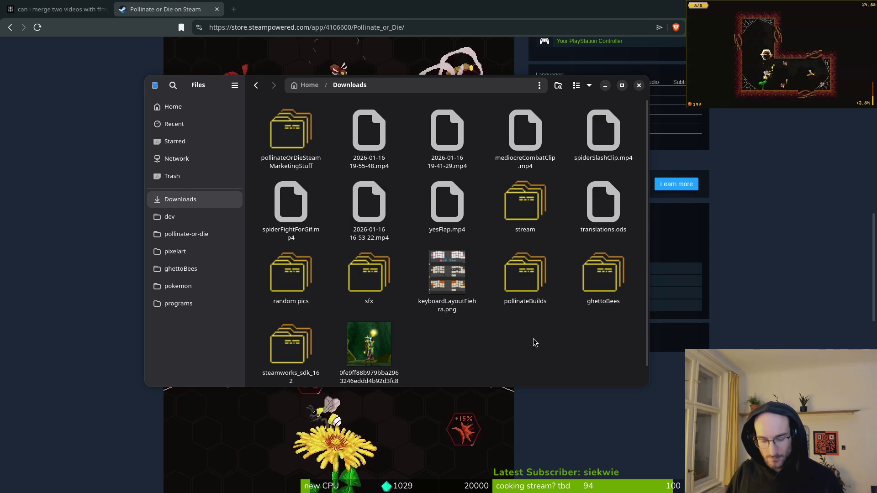
key(ctrl+z)
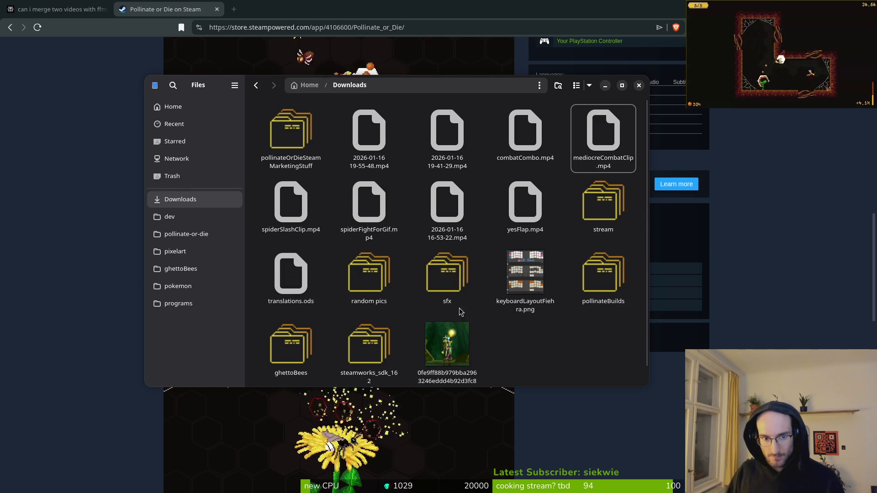
- Restore pollinateClip.mp4 from the Trash to Downloads and play it to check it
key(super)
key(super)
key(super)
key(super)
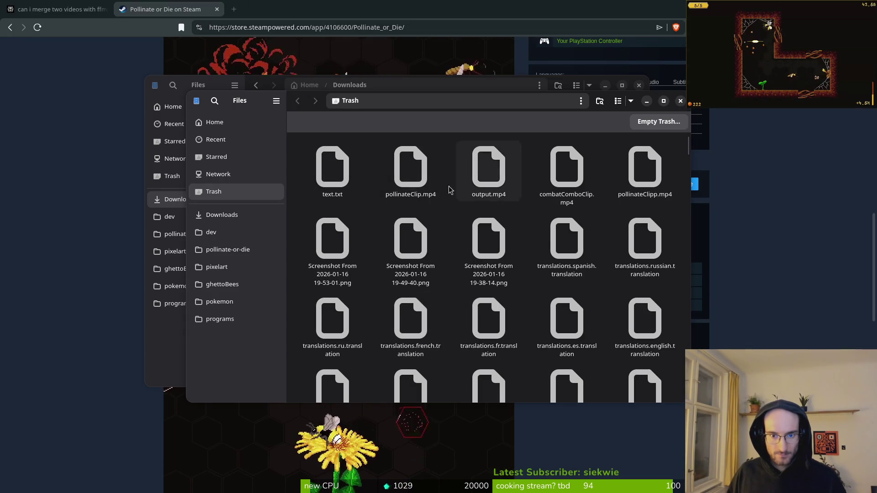
click(410, 169)
right_click(414, 180)
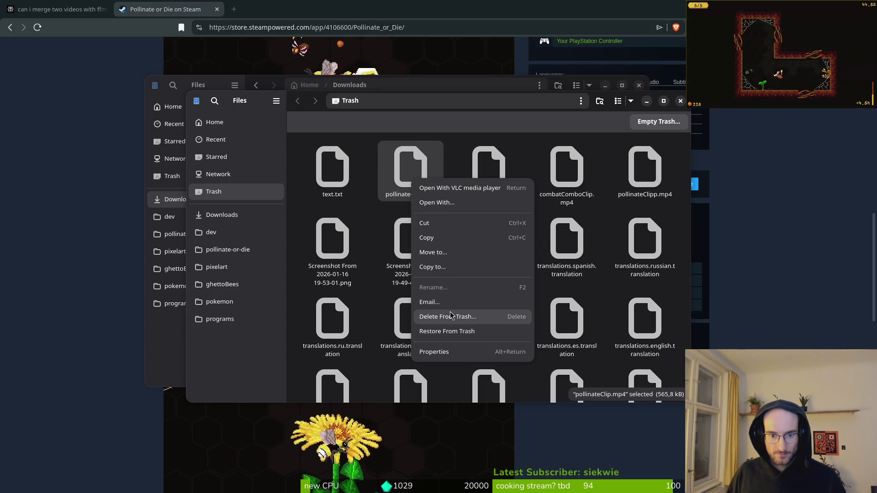
click(449, 331)
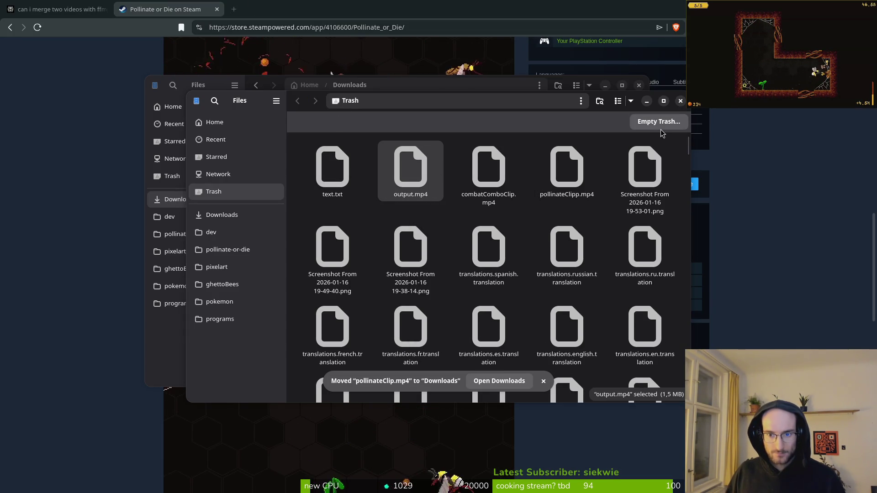
click(680, 101)
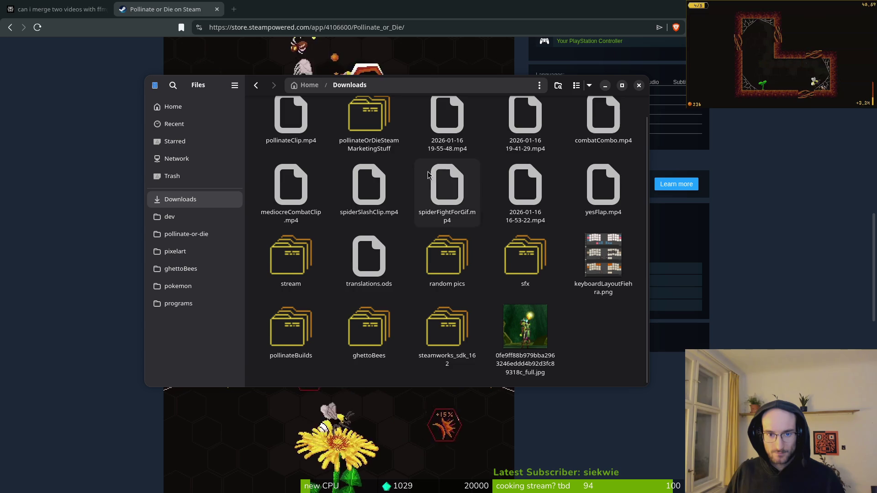
click(299, 146)
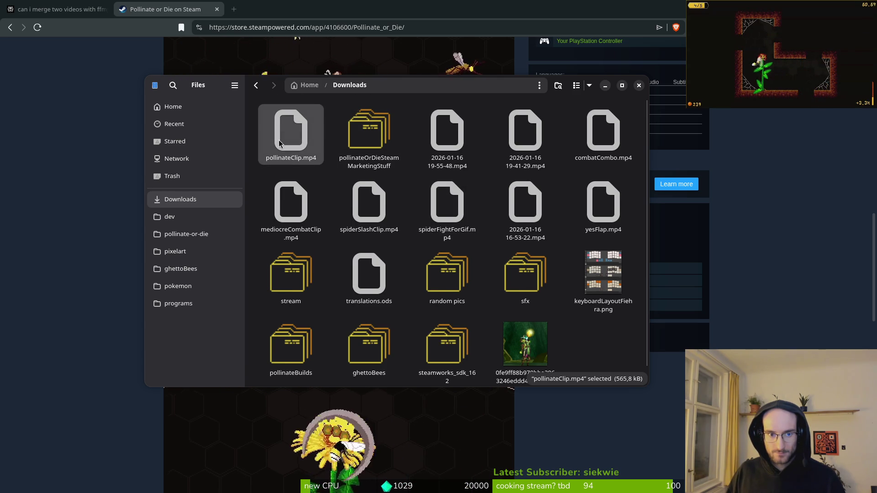
key(Return)
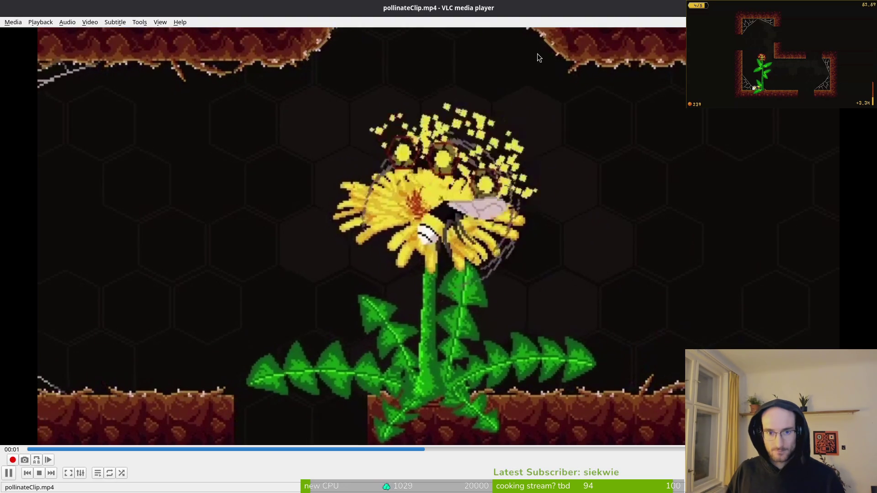
- Quit VLC and cut pollinateClip.mp4 in Downloads, ready to move it
key(ctrl+q)
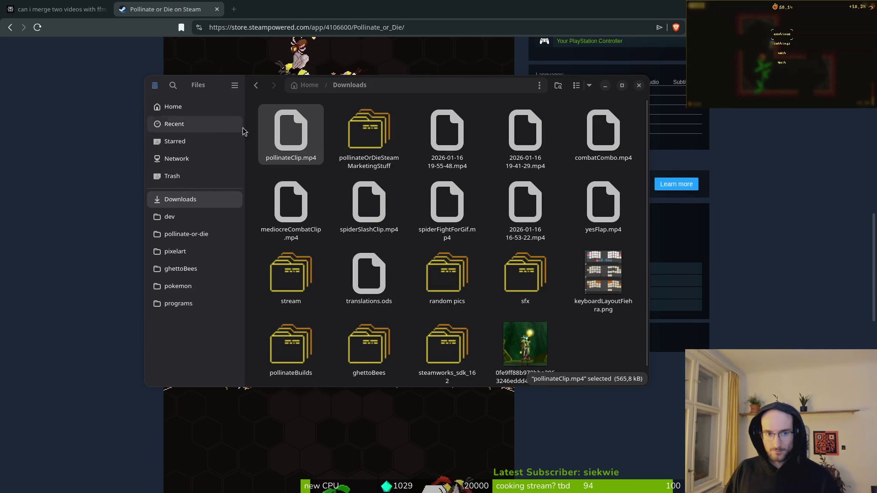
key(ctrl+x)
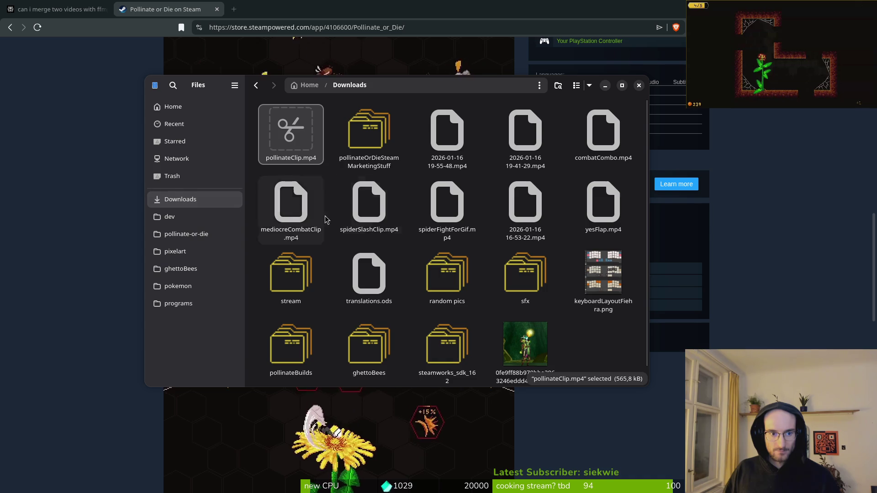
- Paste pollinateClip.mp4 into pollinateordieSteamAssets, replace the older copy, and return to the Steam page
double_click(369, 133)
double_click(304, 207)
key(ctrl+v)
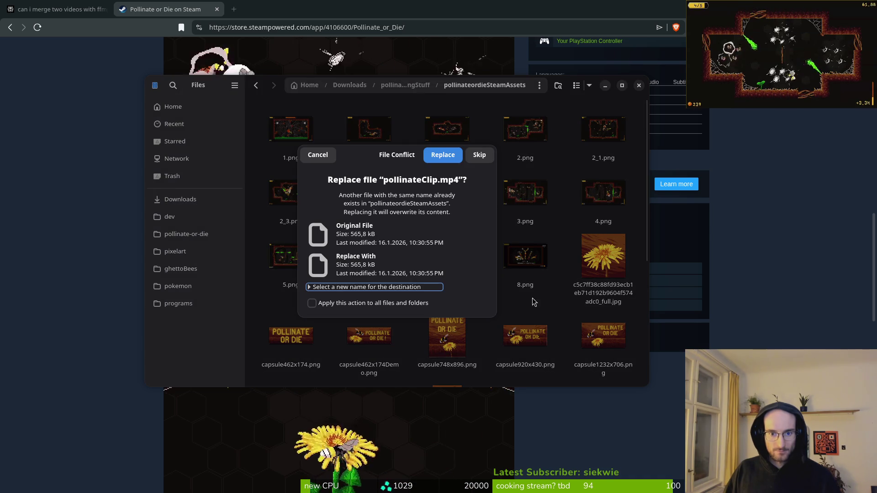
click(443, 151)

▶ REQUIREMENT
From the entries above, copy every line containing the word "ctrl".

▶ ANSWER BELOW
key(ctrl+z)
key(ctrl+q)
key(ctrl+x)
key(ctrl+v)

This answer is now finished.